30 August 2019

Co.Wexford Ireland

Day 96/Ireland 29
Travelled:145km through Wexford County
Visited:Vinegar Hill (Enniscorthy), Wexford, Kilmore Quay, Hook Lighthouse 
Stay:Hook Lighthouse parking area N52.1239 W6.9305

As we left Arklow this morning we crossed over Ireland’s longest stone bridge with its 19 arches.






We also stopped to have a look at St Micheal’s.





Lovely baptismal font and chapel.

We decided to go back inland to Enniscorthy which had a turbulent past. In 1798 on nearby Vinegar Hill there was a fierce battle between the Wexford pikemen and the British forces. The outcome was that the rebels lost but with great casualties on both sides. We learnt about the history of the time and enjoyed the 360° views of Wexford County. 









We then returned to the coast and walked around Wexford for a couple of hours. The Vikings settled here and it became a thriving port, which continued through to Norman times. The Normans were responsible for the walls built around the town and the Abbey.



 In 1960 they took the roof off the Abbey so they did not have to pay any taxes as it could then classified as a ruin. What a pity.



 A small square near the market hall was named Bull Ring because the Normans used it for bull baiting twice a year. Later in 1649, Cromwell’s men massacred some towns people here.
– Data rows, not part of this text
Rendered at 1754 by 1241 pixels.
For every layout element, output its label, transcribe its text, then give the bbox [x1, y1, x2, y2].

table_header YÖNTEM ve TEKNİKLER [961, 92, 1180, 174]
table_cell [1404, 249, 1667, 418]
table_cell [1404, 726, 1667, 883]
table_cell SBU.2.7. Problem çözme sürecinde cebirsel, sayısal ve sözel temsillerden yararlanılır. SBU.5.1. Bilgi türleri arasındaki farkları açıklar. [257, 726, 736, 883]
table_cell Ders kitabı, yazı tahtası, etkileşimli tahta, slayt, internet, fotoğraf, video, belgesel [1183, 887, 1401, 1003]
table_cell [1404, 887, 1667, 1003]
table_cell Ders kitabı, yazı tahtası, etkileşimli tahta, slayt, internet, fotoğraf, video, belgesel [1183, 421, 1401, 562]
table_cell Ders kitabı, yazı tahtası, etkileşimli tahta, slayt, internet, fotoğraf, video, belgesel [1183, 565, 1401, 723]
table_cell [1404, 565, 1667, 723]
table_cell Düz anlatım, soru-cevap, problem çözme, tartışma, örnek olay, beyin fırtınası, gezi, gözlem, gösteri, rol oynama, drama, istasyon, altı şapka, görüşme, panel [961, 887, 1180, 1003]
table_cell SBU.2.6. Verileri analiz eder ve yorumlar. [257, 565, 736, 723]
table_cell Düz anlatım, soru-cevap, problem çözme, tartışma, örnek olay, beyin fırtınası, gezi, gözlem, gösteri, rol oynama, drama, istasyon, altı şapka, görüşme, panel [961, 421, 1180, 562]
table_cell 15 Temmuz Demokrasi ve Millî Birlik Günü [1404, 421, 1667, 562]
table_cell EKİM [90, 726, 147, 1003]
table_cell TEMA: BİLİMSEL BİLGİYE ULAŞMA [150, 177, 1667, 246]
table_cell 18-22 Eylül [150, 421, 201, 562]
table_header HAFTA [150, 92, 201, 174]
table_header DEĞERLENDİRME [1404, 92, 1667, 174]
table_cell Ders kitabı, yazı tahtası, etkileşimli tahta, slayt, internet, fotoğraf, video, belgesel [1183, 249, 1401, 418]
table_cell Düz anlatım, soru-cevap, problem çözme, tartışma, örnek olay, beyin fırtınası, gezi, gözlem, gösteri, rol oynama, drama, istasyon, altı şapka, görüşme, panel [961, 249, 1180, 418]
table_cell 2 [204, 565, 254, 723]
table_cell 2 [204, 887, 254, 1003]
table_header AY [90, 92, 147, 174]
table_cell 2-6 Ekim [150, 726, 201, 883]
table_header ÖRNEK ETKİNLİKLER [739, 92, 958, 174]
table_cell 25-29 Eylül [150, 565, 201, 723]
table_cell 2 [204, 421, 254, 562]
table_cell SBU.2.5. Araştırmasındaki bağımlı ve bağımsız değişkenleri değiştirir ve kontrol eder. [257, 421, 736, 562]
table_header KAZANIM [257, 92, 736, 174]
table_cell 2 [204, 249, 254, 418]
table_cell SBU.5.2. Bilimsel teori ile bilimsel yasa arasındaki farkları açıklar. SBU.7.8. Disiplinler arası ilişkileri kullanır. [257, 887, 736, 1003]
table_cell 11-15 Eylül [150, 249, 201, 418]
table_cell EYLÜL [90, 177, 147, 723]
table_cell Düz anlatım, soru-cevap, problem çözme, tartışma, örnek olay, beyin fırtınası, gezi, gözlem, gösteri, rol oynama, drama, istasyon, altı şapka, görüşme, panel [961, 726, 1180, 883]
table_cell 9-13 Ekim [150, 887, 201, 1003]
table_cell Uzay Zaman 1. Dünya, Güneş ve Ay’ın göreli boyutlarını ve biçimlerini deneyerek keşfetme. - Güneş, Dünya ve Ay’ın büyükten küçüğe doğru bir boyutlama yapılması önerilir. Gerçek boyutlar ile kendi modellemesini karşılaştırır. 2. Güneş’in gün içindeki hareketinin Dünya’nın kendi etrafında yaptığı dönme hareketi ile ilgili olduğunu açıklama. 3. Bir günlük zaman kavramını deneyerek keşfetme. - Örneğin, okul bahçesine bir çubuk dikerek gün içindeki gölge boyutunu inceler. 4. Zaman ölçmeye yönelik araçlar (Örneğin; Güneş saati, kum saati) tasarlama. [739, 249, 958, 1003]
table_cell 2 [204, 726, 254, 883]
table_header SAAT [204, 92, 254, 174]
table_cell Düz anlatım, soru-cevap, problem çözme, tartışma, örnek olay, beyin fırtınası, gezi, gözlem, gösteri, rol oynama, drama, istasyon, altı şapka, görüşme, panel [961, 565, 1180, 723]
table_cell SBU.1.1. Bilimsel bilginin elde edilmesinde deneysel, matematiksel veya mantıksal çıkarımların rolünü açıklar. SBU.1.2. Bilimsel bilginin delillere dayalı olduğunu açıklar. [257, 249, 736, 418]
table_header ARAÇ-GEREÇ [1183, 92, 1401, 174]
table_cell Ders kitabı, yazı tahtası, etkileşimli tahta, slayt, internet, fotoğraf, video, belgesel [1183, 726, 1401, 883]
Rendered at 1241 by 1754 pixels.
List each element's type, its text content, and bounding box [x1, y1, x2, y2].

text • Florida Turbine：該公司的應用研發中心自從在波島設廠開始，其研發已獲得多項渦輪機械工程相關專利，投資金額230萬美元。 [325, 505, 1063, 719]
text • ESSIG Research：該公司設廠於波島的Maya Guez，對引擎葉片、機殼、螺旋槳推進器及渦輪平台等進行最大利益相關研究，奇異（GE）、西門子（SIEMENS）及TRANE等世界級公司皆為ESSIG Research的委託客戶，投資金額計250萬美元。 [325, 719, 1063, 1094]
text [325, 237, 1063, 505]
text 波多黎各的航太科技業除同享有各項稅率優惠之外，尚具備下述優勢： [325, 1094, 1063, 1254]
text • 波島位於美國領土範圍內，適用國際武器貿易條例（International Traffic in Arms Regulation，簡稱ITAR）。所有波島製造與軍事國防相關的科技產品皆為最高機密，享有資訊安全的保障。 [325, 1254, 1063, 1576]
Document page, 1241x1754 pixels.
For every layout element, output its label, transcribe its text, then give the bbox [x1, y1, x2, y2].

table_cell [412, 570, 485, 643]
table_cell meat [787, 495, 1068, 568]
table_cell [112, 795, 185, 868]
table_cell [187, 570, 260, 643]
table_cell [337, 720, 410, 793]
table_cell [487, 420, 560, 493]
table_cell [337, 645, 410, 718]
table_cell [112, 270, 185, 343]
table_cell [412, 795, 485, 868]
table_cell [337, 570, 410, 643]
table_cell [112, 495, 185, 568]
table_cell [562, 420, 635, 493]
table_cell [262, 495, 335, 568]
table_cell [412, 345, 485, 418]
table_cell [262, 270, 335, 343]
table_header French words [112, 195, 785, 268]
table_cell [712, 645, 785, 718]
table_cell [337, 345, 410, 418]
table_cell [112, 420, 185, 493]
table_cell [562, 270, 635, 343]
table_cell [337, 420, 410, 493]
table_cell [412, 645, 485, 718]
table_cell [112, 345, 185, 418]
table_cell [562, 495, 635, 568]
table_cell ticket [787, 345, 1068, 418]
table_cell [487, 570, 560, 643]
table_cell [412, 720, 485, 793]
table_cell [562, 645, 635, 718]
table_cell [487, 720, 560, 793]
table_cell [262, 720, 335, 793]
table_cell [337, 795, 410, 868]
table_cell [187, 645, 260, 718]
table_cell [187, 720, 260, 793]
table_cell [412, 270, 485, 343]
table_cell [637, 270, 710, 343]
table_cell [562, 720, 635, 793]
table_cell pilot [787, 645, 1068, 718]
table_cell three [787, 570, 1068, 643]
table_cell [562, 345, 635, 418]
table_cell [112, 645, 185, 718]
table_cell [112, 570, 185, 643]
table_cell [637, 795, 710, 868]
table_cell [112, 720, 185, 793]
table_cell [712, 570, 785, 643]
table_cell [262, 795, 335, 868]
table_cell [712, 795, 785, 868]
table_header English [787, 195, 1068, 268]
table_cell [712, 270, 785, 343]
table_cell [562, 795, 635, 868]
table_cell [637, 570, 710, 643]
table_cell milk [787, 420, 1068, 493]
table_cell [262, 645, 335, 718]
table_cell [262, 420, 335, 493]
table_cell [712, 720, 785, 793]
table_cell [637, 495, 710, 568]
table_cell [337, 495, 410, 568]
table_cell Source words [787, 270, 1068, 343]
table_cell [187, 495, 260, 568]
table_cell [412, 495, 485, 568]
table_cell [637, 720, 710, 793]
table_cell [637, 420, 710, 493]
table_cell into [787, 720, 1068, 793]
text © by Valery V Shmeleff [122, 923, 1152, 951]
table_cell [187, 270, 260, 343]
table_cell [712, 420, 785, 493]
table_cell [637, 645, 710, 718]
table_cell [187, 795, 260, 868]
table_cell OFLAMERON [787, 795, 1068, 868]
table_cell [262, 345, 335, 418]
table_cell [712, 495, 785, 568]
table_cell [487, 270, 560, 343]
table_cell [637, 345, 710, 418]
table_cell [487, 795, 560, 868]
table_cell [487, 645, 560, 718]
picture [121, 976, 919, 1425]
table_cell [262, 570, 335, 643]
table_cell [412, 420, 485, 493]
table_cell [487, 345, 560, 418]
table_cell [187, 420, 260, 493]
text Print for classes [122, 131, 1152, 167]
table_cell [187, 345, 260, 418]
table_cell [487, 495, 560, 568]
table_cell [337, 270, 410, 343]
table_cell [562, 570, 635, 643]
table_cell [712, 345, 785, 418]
Not a great history for this square. 







Guinness is still popular but there is a rival in this town....



We finished off by walking along the Quay, that unfortunately during Victorian era silted up, so that only smaller boats that farm mussels operate from here now. 





We were pleasantly surprised with Kilmore Quay, with its lovely thatched cottages, small marina and memorial on the foreshore. 











Unfortunately there was no place to stay overnight so we continued on to Hook Lighthouse. 



800 years ago a lighthouse was commissioned here and so it is said to be the oldest intact operational lighthouse in the world. We strolled around the grounds and the outbuildings and learnt about the lighthouse and the surrounding area. 







We then faced Bluey into the wind and watched the waves batter the rocks and the sun set into the Irish Sea.